> _ARTICLE_
•••••

- Sire: Hyperion
- Grandsire: Gainsborough
- Dam: Teresina
- Damsire: Tracery
- Sex: Stallion
- Foaled: 1938
- Country: United States
- Colour: Chestnut
- Breeder: Aga Khan III
- Owner: Louis B. Mayer
- Record: unraced
- Earnings: US$

Honours
- California Thoroughbred Hall of Fame (1988)

= Alibhai (horse) =

British-bred Thoroughbred stallion

Alibhai (1938–1960) was a British Thoroughbred racehorse who was purchased by Hollywood movie mogul Louis B. Mayer for 3,200 guineas and brought to the United States. He was sired by Epsom Derby winner Hyperion who was a six-time leading sire in Great Britain and Ireland. Grandsire Gainsborough was the 1918 English Triple Crown champion. Alibhai's dam Teresina was the daughter of Tracery whose major wins included the 1912 St. Leger Stakes and 1913 Champion Stakes.

•••••

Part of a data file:
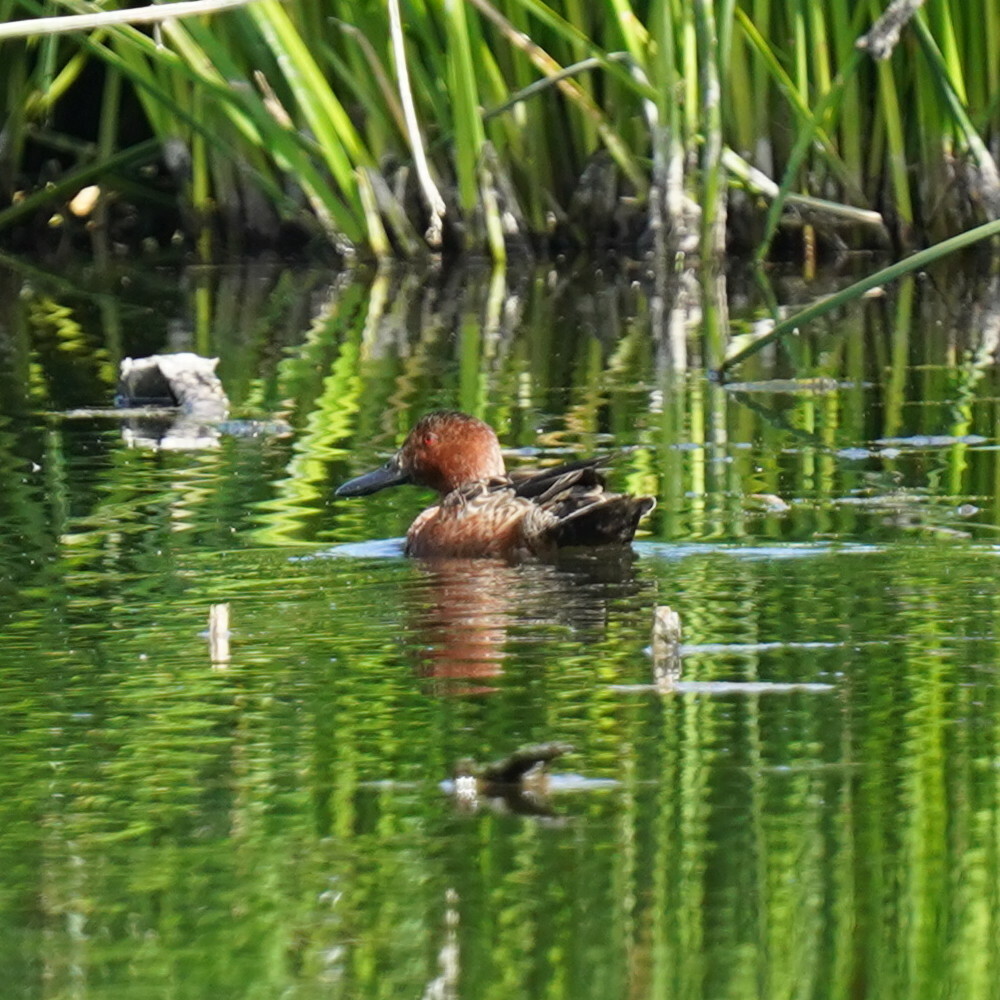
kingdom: Animalia
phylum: Chordata
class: Aves
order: Anseriformes
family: Anatidae
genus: Spatula
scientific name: Spatula cyanoptera
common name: Cinnamon teal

•••••

> _TO DO_
1. List every horse that the prose paragraph of the Alibhai article mentions by name.
2. From the Alibhai article, extract the passage that begins with the words "Alibhai (1938–1960) was" and stops after "1913 Champion Stakes.".

> _SOLVED TASKS_
1. Alibhai, Hyperion, Gainsborough, Teresina, Tracery

2.
Alibhai (1938–1960) was a British Thoroughbred racehorse who was purchased by Hollywood movie mogul Louis B. Mayer for 3,200 guineas and brought to the United States. He was sired by Epsom Derby winner Hyperion who was a six-time leading sire in Great Britain and Ireland. Grandsire Gainsborough was the 1918 English Triple Crown champion. Alibhai's dam Teresina was the daughter of Tracery whose major wins included the 1912 St. Leger Stakes and 1913 Champion Stakes.